The Federal Trade Commission announced Tuesday that grocery delivery provider Instacart will pay $60 million in consumer refunds to settle allegations that the company engaged in deceptive business practices that harmed shoppers and increased grocery costs for Americans.
Under the proposed FTC order, Instacart must cease its deceptive practices and provide refunds to consumers who were charged for Instacart+ subscriptions without their express informed consent. The settlement addresses what regulators describe as a pattern of misleading tactics designed to extract additional fees from customers.
"Instacart misled consumers by advertising free delivery services—and then charging consumers to have groceries delivered—and failing to disclose to consumers that signed up for a free trial that they would be automatically enrolled into its subscription program," said Christopher Mufarrige, Director of the FTC's Bureau of Consumer Protection.
The FTC's investigation revealed multiple deceptive practices that allegedly cost consumers millions in hidden fees and unwanted charges. The agency's primary allegations center on Instacart's misleading advertising and subscription enrollment practices.
The most significant allegation involves Instacart's "free delivery" claims. According to the FTC, the company falsely advertised free delivery to consumers on their first orders while requiring customers to pay mandatory service fees to receive their groceries. These service fees added as much as 15% to order costs and were not clearly disclosed to consumers at the time of purchase.

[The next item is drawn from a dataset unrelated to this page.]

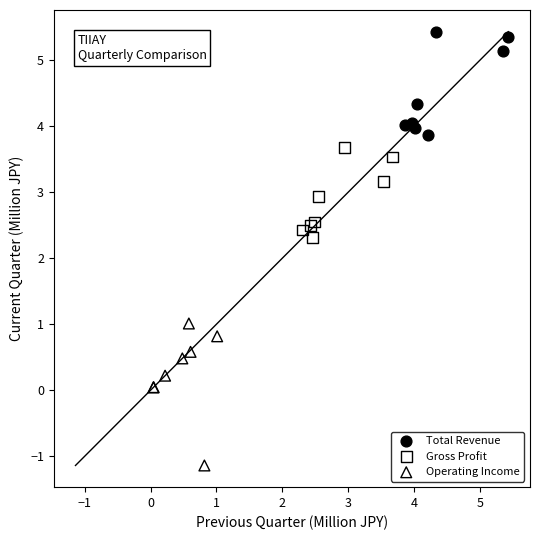

Which series reaches the maximum Y coordinate?

Total Revenue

The FTC also challenged Instacart's "100% satisfaction guarantee" marketing, which implied customers would receive full refunds when not fully satisfied with their service. In practice, consumers who experienced late deliveries or unprofessional service typically received only small credits toward future orders rather than full refunds. The company allegedly hid the refund option from its self-service menu, leading many customers to believe they could only receive credits rather than monetary refunds.

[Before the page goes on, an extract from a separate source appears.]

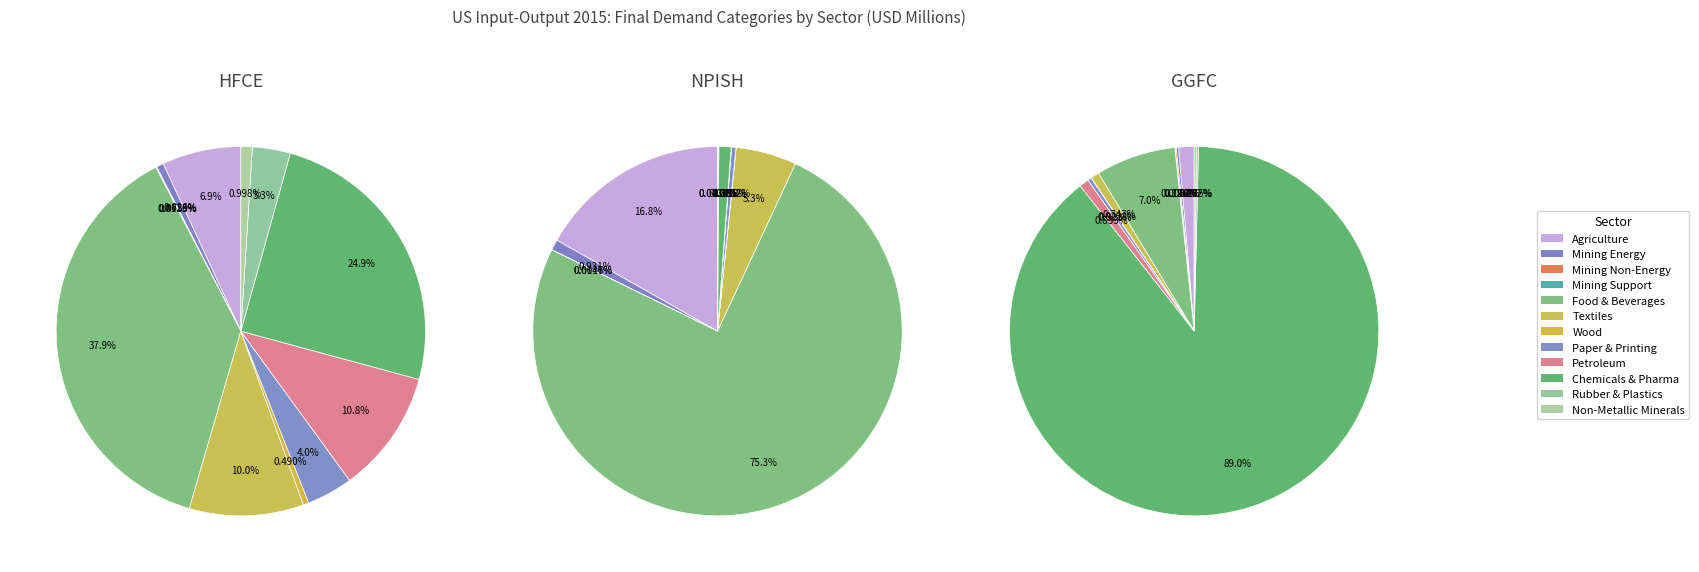

To the nearest percent, what is the average slice percentage?

8%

Additionally, the FTC found that Instacart's Instacart+ membership enrollment process failed to adequately disclose key terms. Consumers signing up for free trials were not clearly informed they would be automatically charged for paid memberships at the trial's end. The company also failed to properly disclose its restrictive refund policy for subscription services.

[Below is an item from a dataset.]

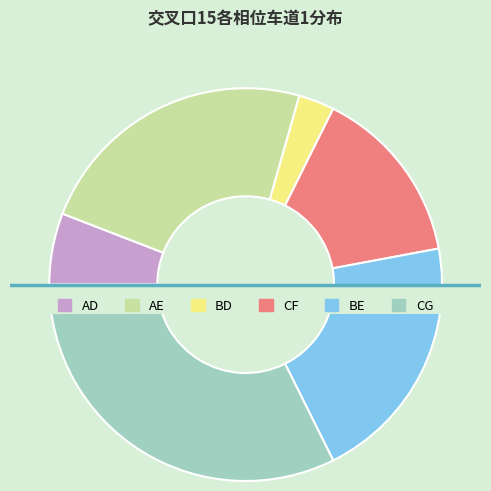

Is it true that CF is 22% of the pie?

False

As a result of these practices, many consumers were charged for paid memberships without providing express informed consent, according to the FTC's complaint.
"The FTC is focused on monitoring online delivery services to ensure that competitors are transparently competing on price and delivery terms," Mufarrige said, signaling the agency's broader scrutiny of the rapidly growing online delivery sector.
The $60 million settlement represents one of the larger consumer protection actions against a major delivery platform. The refund program will specifically target consumers who were improperly charged for Instacart+ memberships without their clear consent.
Under the proposed order, Instacart must implement new disclosure requirements for its advertising and subscription practices. The company will be required to clearly communicate all mandatory fees associated with delivery services and provide transparent information about subscription auto-renewal terms.
The settlement comes as federal regulators have increased oversight of online platforms and subscription services. The FTC has pursued similar cases against other technology companies for allegedly deceptive subscription practices and hidden fees.
For consumers, the settlement means those who were automatically enrolled in Instacart+ without proper consent should receive refunds as part of the $60 million fund. The FTC will oversee the refund distribution process to ensure eligible consumers receive appropriate compensation.
The grocery delivery market has experienced explosive growth, particularly during the COVID-19 pandemic, as consumers increasingly relied on online services for essential shopping. This growth has also attracted increased regulatory attention as agencies examine whether companies are taking advantage of consumers through deceptive practices.
Instacart's agreement to the settlement does not constitute an admission of wrongdoing, following standard practice in FTC enforcement actions. However, the company must comply with all terms of the proposed order, which is subject to public comment before final approval.
The case highlights ongoing tensions between rapidly growing technology platforms and consumer protection regulators who are working to ensure traditional advertising and billing standards apply in digital marketplaces. As online delivery services continue to expand, the FTC's action against Instacart may serve as a template for addressing similar practices across the industry.
Consumers affected by Instacart's allegedly deceptive practices will receive notification about the refund process once the FTC finalizes the settlement terms and begins distribution of the $60 million fund.